Monday, Jun. 30, 1958
Breach in the Line
THE CONGRESS Breach in the Line
Gathering forces for a surprise attack on the Administration's stand-pat tax bill last week, Florida's handsome Senator George Smathers found plenty of allies from the South and West. A top Capitol Hill specialist in transportation affairs, Smathers wanted to kill off the $700 million-a-year federal transportation taxes--3% on freight, 10% on passenger tickets, 4 1/2% on pipelined oil, 4-c- a ton on coal shipments. And the South and West had long been grumbling that the freight tax discriminates unfairly against states far removed from the big-city markets and industrial centers.

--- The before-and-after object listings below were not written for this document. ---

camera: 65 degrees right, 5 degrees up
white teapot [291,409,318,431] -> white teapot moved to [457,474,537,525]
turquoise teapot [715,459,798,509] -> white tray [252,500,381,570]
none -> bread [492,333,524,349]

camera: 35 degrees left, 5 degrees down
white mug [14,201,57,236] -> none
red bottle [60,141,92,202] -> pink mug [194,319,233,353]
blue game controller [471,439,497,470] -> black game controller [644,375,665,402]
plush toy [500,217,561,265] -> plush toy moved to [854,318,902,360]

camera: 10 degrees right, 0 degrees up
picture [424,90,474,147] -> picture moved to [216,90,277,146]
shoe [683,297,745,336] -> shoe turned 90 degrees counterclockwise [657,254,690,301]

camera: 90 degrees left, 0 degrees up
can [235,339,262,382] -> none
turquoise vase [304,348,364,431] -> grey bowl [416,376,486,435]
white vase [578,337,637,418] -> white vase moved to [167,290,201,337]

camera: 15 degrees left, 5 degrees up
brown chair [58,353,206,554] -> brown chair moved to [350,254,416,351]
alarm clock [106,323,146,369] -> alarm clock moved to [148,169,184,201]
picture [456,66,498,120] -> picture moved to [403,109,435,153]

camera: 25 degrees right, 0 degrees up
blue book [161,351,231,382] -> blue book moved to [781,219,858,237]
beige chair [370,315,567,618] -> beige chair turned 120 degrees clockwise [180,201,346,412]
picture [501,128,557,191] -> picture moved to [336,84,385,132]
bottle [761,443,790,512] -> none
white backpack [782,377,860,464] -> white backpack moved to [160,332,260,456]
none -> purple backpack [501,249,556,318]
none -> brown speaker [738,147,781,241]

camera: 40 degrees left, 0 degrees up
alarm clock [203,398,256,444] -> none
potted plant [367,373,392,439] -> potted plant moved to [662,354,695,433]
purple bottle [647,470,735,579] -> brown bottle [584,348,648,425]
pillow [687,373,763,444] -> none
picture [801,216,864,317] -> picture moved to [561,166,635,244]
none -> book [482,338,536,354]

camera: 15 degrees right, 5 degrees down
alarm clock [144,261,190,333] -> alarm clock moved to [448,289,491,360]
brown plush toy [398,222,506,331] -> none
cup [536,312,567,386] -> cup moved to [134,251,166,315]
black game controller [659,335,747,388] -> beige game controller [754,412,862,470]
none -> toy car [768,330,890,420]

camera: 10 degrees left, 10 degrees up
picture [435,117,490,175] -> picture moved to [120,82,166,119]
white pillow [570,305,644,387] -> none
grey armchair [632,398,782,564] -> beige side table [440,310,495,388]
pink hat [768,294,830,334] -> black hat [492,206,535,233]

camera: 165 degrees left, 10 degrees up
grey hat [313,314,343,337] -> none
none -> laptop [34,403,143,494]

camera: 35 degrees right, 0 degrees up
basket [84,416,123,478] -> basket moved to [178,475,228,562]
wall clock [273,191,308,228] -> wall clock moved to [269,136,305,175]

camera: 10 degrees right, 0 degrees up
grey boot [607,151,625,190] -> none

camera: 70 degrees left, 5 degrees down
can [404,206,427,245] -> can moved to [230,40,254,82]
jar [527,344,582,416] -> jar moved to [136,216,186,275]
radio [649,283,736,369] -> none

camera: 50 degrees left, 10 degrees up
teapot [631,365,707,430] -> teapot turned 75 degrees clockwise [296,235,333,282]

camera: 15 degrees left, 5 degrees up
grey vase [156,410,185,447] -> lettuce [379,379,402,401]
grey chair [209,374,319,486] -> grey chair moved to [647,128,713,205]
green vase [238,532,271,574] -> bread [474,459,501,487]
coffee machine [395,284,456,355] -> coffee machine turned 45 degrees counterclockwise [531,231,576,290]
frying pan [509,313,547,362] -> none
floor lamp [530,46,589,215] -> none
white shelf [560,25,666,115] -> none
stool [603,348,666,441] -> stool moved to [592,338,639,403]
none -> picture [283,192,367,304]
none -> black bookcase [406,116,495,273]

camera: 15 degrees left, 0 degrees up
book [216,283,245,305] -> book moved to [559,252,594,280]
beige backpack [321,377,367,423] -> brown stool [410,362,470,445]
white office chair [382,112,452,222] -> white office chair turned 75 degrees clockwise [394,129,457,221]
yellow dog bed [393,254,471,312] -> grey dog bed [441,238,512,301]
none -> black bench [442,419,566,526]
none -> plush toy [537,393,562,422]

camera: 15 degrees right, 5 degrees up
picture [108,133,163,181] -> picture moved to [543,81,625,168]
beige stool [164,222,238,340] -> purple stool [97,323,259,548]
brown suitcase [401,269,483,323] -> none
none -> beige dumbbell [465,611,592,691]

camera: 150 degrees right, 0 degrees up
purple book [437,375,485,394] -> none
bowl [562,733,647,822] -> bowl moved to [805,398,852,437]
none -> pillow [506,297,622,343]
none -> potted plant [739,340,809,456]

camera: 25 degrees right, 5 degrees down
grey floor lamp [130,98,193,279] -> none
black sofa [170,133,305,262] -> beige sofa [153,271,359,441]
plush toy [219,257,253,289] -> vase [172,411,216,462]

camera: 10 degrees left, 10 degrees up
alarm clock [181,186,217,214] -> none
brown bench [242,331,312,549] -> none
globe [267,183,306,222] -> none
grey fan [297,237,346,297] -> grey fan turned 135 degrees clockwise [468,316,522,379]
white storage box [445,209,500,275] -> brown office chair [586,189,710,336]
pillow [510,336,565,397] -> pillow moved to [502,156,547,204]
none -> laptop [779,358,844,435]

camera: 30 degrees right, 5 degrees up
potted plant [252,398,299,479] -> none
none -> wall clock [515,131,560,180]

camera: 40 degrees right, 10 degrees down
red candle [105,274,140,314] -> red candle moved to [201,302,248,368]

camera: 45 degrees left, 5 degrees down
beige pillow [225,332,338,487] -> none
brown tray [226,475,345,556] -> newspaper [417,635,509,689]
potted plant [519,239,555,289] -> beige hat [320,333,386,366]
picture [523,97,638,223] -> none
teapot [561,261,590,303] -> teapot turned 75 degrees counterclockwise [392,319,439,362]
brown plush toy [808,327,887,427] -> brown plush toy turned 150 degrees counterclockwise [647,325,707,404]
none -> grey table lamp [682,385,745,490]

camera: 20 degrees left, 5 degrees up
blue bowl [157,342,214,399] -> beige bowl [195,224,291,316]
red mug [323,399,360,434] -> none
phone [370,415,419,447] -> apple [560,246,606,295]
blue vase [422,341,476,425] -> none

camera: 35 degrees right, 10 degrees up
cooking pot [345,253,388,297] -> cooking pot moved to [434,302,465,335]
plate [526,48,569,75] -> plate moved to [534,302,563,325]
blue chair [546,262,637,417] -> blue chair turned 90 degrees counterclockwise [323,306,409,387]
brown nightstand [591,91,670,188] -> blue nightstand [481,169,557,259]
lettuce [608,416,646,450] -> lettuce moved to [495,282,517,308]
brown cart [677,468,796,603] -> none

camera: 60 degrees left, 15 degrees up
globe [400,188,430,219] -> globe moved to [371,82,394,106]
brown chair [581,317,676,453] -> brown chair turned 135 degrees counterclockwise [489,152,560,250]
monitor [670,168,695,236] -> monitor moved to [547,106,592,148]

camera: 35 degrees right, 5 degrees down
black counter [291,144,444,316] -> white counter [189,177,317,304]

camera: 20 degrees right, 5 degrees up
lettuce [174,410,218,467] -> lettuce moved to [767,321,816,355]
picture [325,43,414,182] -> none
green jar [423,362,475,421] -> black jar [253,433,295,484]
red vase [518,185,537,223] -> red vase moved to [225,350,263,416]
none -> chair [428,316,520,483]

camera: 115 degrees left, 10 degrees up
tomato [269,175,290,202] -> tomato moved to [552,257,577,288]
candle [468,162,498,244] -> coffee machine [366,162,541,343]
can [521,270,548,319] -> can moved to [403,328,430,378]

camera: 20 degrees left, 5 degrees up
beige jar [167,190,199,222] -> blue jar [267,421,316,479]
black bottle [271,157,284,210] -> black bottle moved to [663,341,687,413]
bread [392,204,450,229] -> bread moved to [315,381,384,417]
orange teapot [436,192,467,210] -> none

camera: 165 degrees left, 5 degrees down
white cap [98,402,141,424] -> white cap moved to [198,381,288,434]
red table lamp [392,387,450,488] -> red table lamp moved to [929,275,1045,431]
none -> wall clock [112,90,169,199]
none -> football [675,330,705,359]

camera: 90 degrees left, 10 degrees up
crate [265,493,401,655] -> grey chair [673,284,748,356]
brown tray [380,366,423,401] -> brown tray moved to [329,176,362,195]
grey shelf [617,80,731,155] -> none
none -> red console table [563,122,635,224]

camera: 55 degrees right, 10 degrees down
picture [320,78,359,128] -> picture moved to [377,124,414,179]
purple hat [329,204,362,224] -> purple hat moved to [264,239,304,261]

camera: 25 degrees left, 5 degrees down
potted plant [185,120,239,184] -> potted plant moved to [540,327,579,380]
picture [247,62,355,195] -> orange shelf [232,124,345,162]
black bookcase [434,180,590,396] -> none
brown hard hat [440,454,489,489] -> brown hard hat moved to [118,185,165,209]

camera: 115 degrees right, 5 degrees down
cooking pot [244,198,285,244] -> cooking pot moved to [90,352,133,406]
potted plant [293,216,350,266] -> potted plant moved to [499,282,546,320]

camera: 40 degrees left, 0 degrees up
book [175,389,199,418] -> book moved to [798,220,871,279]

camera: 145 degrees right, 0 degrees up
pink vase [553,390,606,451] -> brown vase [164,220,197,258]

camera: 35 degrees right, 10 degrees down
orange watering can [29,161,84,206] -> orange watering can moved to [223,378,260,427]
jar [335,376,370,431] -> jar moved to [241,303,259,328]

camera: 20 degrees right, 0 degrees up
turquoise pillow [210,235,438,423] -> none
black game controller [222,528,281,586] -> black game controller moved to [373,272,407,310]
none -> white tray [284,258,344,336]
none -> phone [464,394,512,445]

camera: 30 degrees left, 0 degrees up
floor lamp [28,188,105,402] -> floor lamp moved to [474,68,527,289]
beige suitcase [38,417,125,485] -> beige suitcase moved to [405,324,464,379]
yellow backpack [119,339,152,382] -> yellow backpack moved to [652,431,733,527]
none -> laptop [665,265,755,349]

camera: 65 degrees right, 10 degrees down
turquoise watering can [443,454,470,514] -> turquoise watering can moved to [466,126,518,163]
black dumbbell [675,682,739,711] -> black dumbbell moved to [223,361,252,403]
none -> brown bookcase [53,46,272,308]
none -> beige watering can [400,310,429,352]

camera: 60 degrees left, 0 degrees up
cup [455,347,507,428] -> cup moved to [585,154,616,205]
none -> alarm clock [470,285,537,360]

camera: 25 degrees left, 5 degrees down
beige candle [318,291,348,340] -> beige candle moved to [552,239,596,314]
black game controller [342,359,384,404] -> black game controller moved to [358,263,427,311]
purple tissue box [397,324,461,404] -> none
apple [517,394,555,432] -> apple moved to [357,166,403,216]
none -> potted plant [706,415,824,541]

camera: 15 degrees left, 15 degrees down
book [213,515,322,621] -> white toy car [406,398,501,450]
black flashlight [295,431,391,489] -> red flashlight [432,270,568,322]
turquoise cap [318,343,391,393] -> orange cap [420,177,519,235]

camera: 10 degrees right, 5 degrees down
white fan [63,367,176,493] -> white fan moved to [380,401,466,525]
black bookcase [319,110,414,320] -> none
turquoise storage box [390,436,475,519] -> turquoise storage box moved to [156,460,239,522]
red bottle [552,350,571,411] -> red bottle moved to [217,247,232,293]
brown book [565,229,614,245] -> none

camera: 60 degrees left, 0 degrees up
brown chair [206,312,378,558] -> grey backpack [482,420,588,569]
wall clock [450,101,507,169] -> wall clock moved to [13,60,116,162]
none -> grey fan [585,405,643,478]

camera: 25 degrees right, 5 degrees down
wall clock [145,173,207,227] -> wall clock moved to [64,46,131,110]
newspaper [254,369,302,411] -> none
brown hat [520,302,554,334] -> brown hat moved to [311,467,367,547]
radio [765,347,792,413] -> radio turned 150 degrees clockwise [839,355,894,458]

With bipartisan support behind him, Smathers last week breached the Administration's previously undentable no-tax-cut line. By sturdy majorities, the Senate nailed the Smathers amendments to the House-passed Administration bill to extend for another year, at present rates, the corporation and excise taxes scheduled to shrink on July 1. But that was all the tax trimming the Senate did. It voted down a flurry of tax-cut proposals, passed the Smathers-nicked Administration bill with nary an audible nay. Ahead this week: a House-Senate conference to decide whether the House, which approved a hold-the-line bill with no exceptions, will stand still for the Smathers amendments.